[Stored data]
· · · · ·

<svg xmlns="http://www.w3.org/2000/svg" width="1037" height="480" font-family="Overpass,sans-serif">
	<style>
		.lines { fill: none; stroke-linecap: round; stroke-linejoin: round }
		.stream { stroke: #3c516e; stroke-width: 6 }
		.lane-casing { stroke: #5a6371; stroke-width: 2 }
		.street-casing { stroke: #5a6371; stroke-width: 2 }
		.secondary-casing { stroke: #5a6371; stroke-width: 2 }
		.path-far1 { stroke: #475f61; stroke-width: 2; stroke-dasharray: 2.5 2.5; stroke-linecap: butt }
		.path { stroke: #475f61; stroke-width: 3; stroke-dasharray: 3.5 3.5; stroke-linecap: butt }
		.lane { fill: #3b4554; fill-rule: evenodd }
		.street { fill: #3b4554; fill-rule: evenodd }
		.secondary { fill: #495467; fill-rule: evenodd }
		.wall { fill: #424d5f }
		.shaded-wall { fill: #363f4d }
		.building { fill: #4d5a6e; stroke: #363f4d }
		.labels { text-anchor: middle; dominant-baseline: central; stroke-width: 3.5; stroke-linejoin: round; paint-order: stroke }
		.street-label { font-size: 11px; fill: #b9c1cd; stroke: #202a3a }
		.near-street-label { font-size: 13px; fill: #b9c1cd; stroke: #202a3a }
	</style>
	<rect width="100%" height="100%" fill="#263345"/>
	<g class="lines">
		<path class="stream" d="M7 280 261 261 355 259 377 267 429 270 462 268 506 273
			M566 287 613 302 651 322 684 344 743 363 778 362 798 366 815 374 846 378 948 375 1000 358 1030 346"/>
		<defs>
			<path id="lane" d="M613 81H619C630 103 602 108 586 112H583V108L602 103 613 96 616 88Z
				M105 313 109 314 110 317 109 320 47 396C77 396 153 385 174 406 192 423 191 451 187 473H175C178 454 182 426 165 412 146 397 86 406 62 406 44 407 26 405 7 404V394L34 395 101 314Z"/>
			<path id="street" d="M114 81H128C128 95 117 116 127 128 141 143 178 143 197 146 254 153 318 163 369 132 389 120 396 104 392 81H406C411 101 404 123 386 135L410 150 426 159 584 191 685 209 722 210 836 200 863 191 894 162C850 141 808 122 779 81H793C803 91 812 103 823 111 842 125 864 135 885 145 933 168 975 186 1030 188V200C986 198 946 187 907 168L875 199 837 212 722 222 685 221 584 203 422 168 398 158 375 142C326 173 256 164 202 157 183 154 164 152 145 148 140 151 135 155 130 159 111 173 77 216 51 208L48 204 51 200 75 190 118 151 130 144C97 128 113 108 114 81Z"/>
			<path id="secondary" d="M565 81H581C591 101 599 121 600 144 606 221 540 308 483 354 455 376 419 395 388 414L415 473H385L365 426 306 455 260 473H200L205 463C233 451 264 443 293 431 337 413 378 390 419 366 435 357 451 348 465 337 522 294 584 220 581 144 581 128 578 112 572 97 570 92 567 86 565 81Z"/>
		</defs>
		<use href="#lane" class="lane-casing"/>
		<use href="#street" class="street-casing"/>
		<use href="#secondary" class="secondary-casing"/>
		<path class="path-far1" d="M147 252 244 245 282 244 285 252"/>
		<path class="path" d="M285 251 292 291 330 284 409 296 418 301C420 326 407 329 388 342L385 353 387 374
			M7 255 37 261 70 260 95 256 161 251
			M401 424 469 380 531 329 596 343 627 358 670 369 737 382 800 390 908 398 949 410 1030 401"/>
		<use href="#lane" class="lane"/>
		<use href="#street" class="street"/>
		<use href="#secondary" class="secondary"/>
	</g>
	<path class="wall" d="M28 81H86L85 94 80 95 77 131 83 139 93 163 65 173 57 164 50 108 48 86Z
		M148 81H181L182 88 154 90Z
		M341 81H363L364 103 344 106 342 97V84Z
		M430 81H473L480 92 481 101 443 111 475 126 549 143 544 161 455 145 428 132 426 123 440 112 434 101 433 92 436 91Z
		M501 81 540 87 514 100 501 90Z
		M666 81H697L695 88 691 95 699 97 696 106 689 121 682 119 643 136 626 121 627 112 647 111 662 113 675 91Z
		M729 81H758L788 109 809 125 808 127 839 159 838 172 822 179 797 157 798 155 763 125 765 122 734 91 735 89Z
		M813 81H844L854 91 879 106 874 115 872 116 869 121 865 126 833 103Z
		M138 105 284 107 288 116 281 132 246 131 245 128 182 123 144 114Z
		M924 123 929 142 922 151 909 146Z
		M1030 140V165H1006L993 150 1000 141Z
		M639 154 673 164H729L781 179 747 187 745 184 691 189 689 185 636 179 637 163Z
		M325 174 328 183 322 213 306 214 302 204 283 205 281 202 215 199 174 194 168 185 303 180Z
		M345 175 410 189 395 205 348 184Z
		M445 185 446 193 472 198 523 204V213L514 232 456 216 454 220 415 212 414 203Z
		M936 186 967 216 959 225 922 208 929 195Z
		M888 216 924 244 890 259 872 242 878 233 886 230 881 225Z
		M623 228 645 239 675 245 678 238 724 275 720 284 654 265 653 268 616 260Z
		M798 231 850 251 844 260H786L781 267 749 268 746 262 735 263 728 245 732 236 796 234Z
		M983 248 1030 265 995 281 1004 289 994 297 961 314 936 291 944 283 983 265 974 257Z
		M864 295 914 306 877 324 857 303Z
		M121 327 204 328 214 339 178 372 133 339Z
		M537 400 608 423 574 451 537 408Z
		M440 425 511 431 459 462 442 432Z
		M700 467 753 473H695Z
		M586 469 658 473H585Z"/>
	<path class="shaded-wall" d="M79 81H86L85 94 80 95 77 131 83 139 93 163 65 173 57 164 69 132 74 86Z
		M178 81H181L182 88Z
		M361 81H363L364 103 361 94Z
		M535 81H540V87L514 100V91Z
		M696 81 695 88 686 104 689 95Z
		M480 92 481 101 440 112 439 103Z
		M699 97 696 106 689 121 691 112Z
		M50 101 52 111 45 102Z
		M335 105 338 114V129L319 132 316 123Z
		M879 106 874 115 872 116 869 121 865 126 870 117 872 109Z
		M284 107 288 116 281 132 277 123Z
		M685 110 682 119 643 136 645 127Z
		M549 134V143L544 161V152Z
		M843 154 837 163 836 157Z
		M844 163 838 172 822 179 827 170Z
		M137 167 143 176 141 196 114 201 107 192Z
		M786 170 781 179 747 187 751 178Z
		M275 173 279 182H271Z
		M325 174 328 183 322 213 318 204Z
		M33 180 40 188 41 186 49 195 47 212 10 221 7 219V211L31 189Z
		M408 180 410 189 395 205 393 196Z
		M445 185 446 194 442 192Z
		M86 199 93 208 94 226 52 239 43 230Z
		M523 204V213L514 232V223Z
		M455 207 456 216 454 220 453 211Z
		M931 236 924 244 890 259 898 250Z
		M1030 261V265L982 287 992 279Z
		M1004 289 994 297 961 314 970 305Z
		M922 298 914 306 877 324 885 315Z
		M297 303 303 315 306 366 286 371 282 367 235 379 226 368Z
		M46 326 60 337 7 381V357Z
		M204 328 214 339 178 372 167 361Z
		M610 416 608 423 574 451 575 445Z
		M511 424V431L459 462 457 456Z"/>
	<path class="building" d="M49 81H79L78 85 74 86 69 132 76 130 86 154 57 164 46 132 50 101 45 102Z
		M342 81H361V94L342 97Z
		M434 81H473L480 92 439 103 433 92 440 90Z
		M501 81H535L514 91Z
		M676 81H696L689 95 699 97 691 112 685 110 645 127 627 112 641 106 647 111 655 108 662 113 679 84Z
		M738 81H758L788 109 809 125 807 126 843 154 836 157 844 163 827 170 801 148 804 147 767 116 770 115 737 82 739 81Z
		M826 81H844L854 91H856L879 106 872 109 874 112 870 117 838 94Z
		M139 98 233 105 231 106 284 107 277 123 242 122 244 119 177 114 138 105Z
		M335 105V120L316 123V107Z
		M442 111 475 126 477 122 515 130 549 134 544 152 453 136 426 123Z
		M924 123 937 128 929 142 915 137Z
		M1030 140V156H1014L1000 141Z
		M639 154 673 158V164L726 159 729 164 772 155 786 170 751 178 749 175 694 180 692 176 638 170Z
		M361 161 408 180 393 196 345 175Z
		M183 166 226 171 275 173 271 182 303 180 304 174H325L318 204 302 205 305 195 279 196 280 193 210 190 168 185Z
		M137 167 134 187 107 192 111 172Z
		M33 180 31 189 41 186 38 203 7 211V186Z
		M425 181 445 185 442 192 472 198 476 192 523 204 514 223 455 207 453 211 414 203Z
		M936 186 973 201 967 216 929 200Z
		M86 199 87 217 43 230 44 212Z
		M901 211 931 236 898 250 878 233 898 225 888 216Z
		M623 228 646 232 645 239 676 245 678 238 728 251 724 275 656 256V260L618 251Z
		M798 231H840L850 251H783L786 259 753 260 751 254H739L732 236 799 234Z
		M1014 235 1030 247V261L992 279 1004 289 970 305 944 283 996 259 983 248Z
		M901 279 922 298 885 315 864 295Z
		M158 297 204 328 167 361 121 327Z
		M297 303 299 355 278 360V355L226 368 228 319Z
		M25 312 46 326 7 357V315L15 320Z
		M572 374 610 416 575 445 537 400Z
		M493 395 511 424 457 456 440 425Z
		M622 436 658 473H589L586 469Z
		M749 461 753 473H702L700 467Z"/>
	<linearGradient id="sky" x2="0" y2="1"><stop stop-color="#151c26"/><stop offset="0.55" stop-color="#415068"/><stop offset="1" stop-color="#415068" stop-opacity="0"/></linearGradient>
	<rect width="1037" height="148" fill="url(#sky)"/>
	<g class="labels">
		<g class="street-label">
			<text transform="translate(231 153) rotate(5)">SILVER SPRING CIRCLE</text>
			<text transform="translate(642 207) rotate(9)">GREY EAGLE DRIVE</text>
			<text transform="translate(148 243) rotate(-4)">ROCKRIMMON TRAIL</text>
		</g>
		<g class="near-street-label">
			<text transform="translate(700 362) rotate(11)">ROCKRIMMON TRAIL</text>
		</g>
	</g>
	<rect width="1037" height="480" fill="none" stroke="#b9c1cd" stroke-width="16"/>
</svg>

· · · · ·

* Task statement *
Which lines above contain the word "labels"? Show each of them.

* Result of the exercise *
		.labels { text-anchor: middle; dominant-baseline: central; stroke-width: 3.5; stroke-linejoin: round; paint-order: stroke }
	<g class="labels">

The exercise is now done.